В футляре из красного дерева лежала пара незатейливых пистолетов. Пьер провёл пальцем по светлому блестящему стволу:
— Из них застрелили пятерых.
— О-о.
— Мастера, изготовившего их, Манона, обвиняли в том, что он сделал нарезку в стволах — не разглядишь и самым намётанным глазом, но всё-таки сделал. Эти пистолеты из лондонского оптового магазина Манона. У них очень чувствительные спусковые крючки, малейшее нажатие приводит их в действие. Я тебя умоляю, не взводи курок, пока не соберёшься стрелять. Но я не могу быть твоим секундантом, — сказал он под конец, — против капитана Форнье.

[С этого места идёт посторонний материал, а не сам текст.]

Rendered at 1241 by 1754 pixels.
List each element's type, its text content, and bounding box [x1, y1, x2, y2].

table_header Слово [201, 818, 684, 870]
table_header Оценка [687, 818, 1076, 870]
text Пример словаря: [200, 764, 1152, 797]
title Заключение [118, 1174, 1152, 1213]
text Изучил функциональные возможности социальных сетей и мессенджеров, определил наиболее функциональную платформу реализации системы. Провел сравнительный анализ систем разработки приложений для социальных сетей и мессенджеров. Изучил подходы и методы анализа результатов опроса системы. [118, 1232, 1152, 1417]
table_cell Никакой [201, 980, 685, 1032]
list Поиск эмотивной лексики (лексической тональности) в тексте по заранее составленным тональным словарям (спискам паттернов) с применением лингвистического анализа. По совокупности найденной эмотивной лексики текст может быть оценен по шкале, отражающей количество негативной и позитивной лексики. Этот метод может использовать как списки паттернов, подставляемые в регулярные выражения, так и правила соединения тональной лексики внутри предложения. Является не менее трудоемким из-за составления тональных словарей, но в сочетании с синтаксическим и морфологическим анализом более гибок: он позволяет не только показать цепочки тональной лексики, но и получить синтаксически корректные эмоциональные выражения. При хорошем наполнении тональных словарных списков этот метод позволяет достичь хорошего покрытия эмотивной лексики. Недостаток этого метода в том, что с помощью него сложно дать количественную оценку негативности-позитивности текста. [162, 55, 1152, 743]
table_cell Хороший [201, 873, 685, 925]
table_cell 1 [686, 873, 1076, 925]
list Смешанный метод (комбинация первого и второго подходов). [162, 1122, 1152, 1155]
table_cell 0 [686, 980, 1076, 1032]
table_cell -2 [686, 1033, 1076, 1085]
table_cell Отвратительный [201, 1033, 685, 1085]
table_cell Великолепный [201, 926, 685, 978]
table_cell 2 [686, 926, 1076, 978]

За него выступает граф Монтелон.
Уэсли громко застонал.
— Твоим секундантом может стать джентльмен твоего же ранга.
— Да я же почти никого не знаю в Саванне.
— Будь спокоен. На наших секундантов можно положиться. Твой человек с графом уладят все формальности и будут наблюдать за строгим их выполнением. Если в тот день тебе будет нездоровиться, секундант может драться вместо тебя. Если ты вдруг вздумаешь праздновать труса, он имеет право сразить тебя на месте.